→ **DATA EXCERPT**
________________________

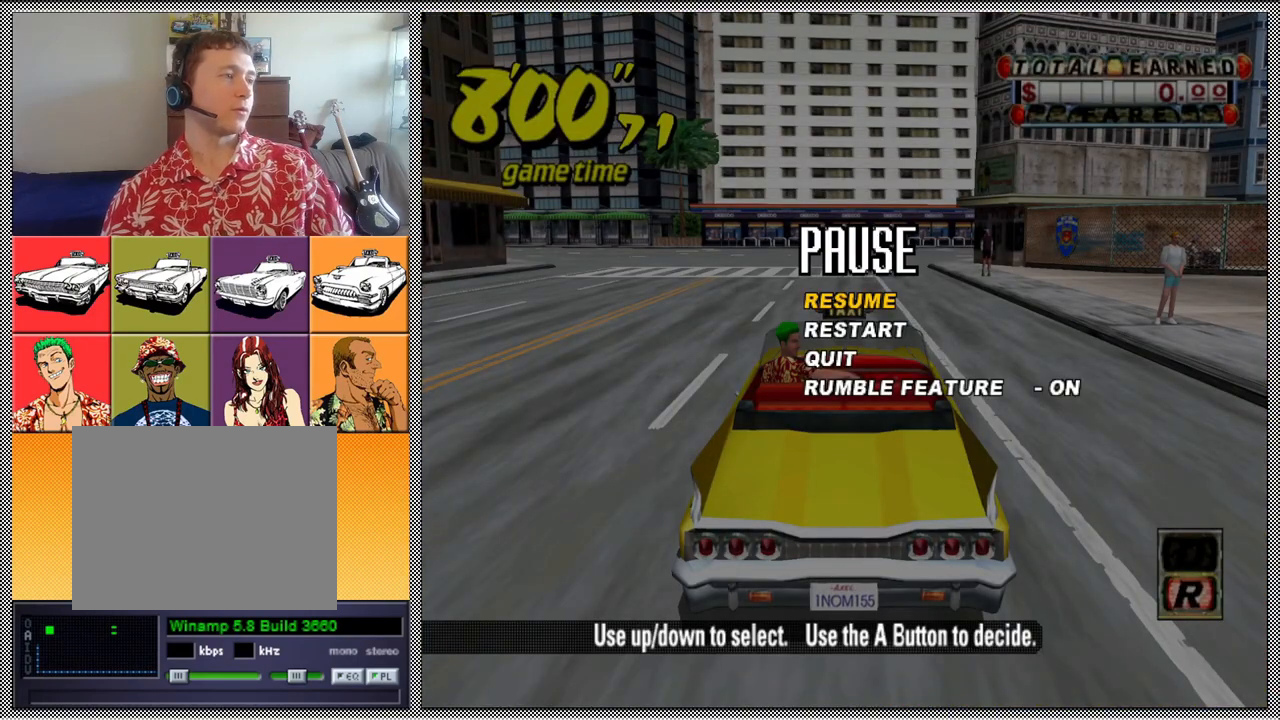
{"buttons": [], "left_stick": "center", "right_stick": "center", "events": [[267, "Z", "up"]]}
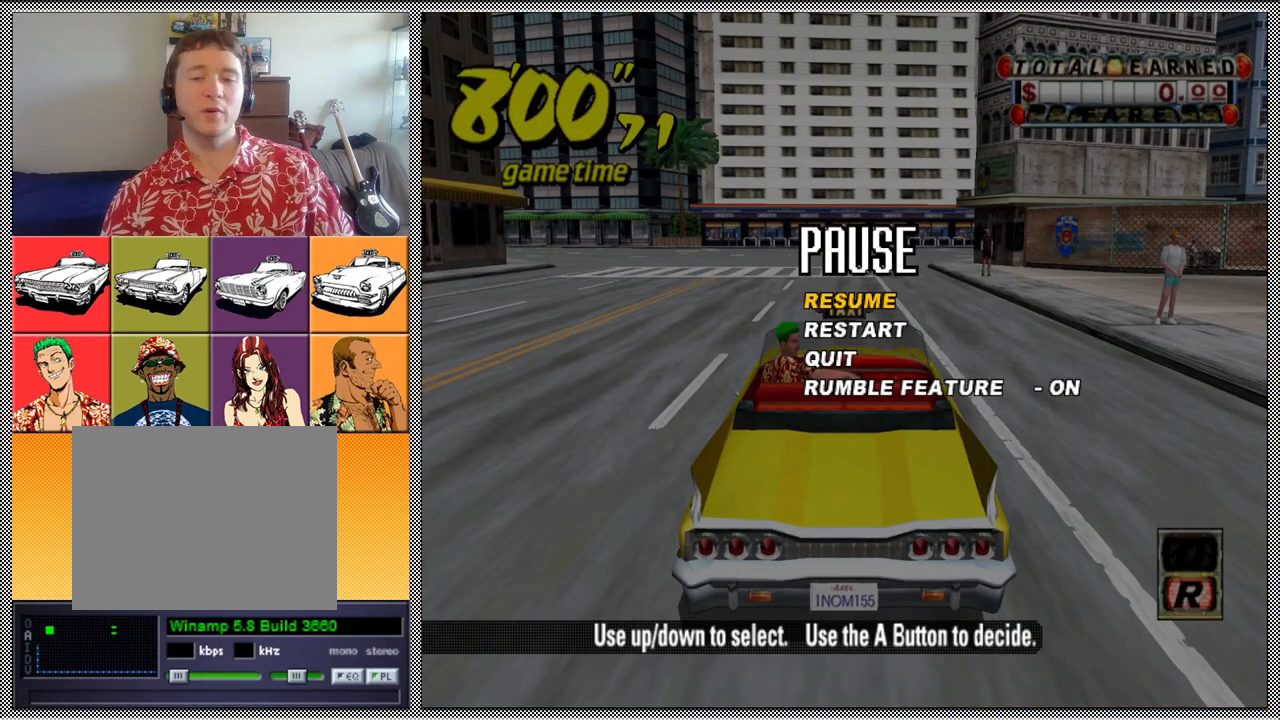
{"buttons": [], "left_stick": "center", "right_stick": "center", "events": []}
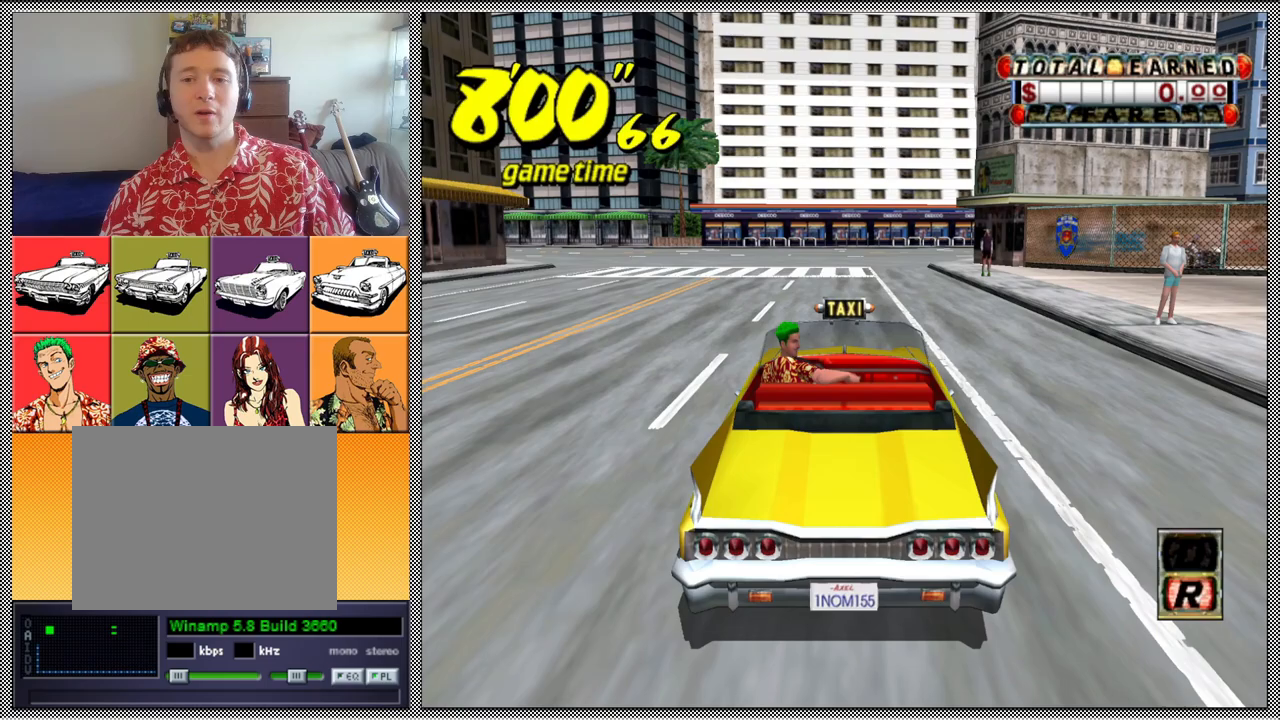
{"buttons": [], "left_stick": "center", "right_stick": "center", "events": []}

________________________

→ **PROBLEM DESCRIPTION**
Set down the material above as is, without any pictures.

→ **REPLY**
{"buttons": [], "left_stick": "center", "right_stick": "center", "events": [[267, "Z", "up"]]}
{"buttons": [], "left_stick": "center", "right_stick": "center", "events": []}
{"buttons": [], "left_stick": "center", "right_stick": "center", "events": []}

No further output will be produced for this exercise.